[Records provided]
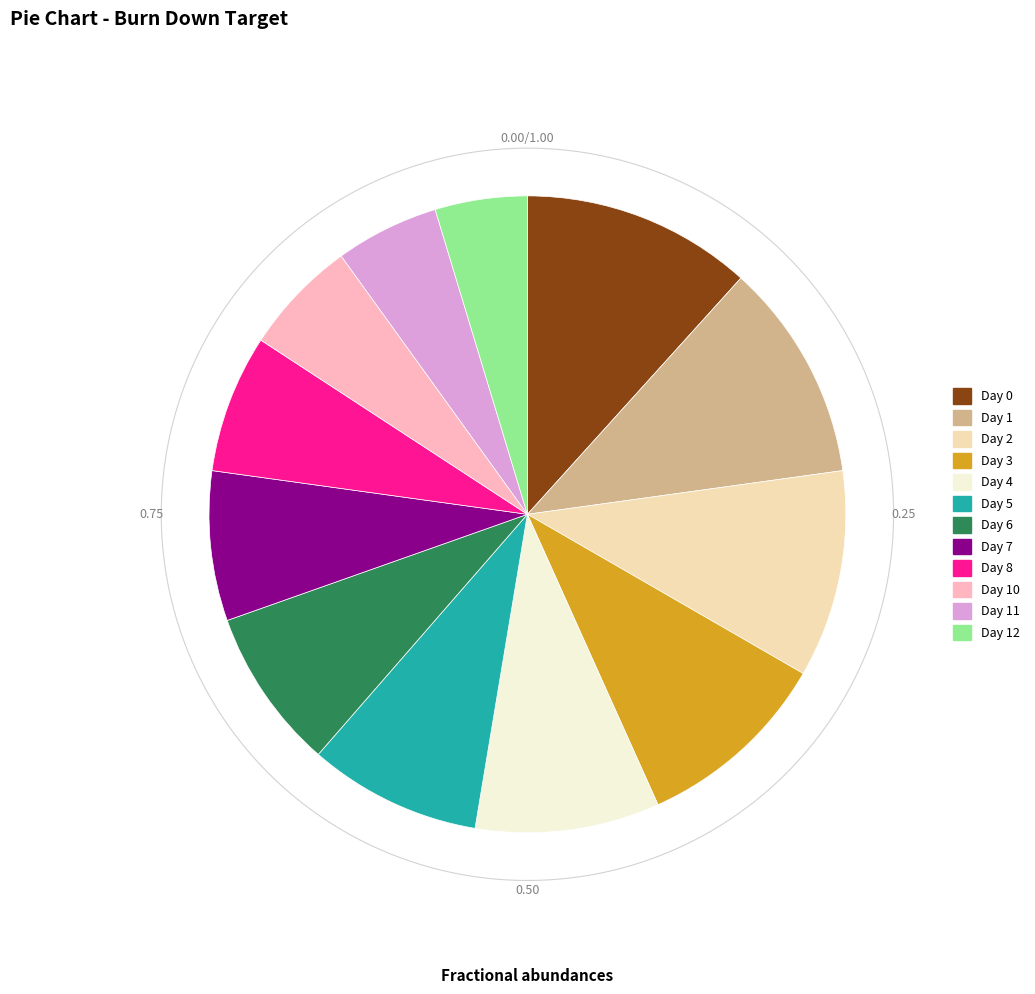

Is there a majority slice in this chart?

No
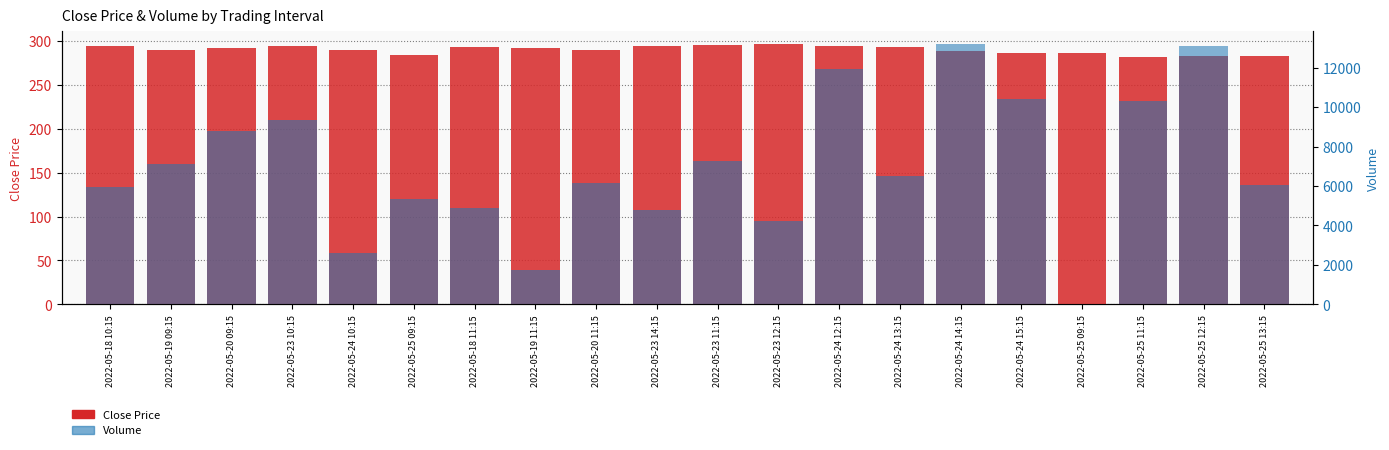

Rank the series at 2022-05-24 13:15 from highest to lowest value.

Volume, Close Price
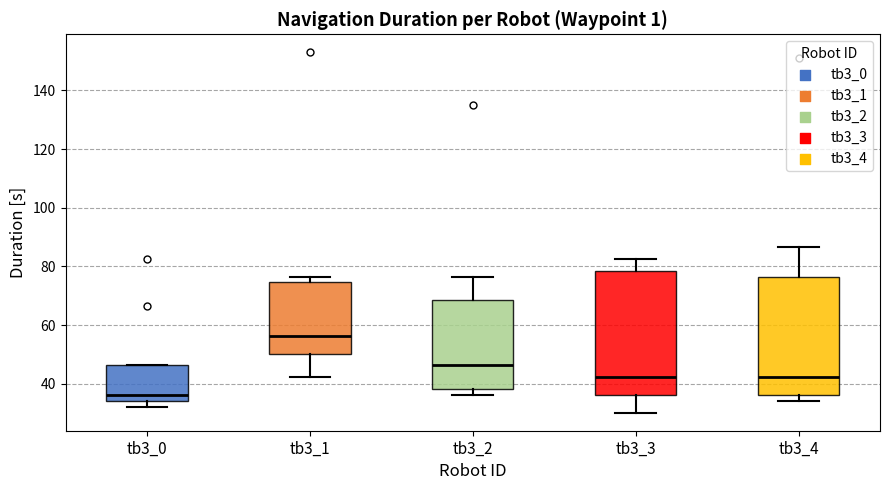

Where does the lower whisker of the box for tb3_2 end on the y-axis? The values are not printed on the chart, so give them approximately, as read against the axis.

36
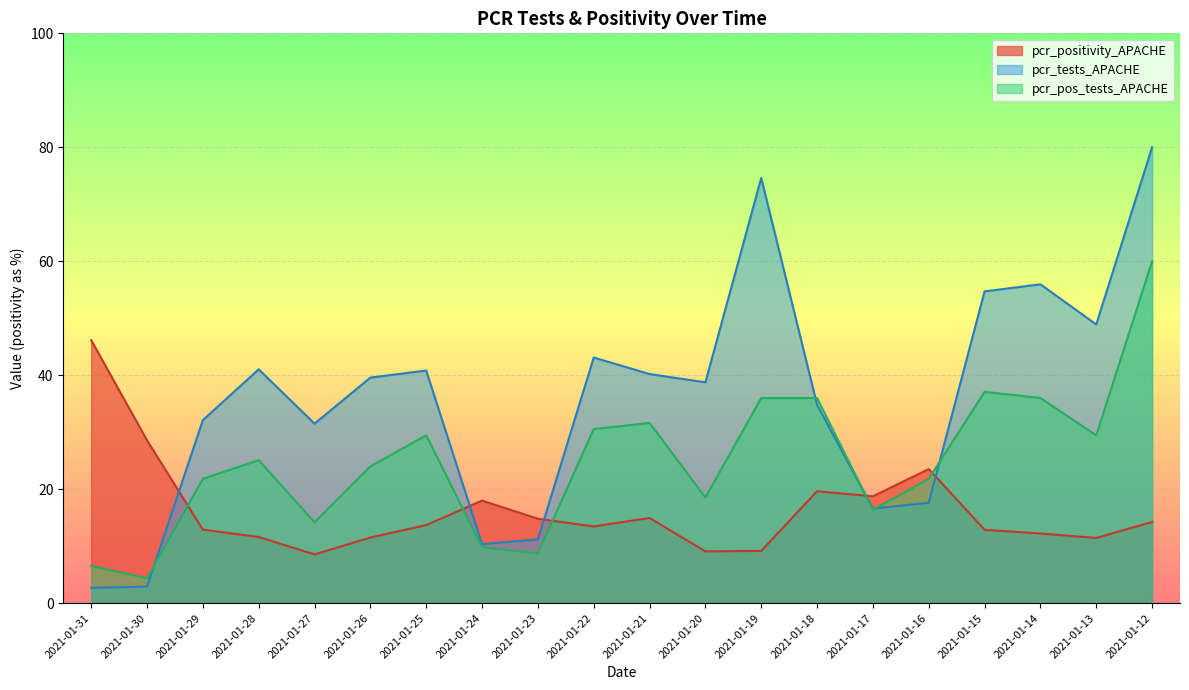

Between 2021-01-20 and 2021-01-26, which is larger?

2021-01-26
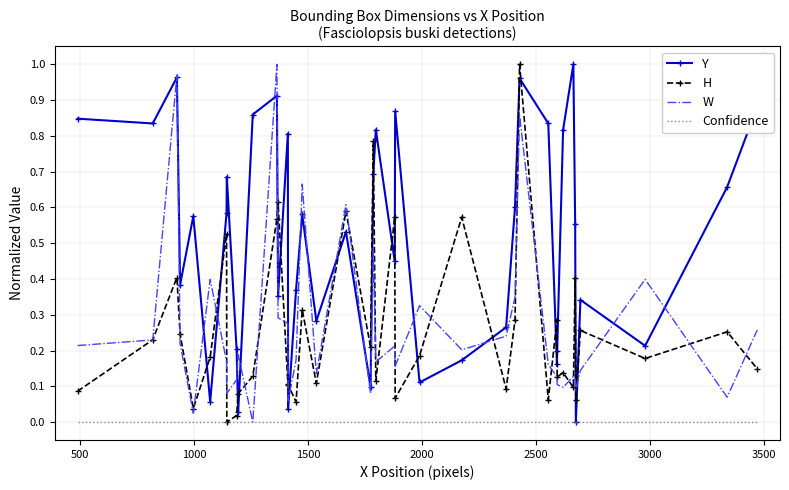

Which series has the largest total across all categories?

Y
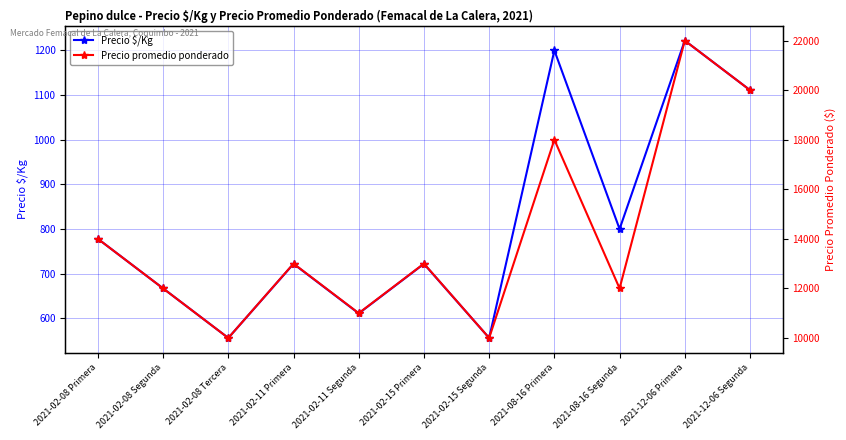

True or false: Precio $/Kg and Precio promedio ponderado intersect in this chart.

False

[What is required] Please count the lines in the items above that contain the string "chart" and give only that number.

[Output for this exercise] 3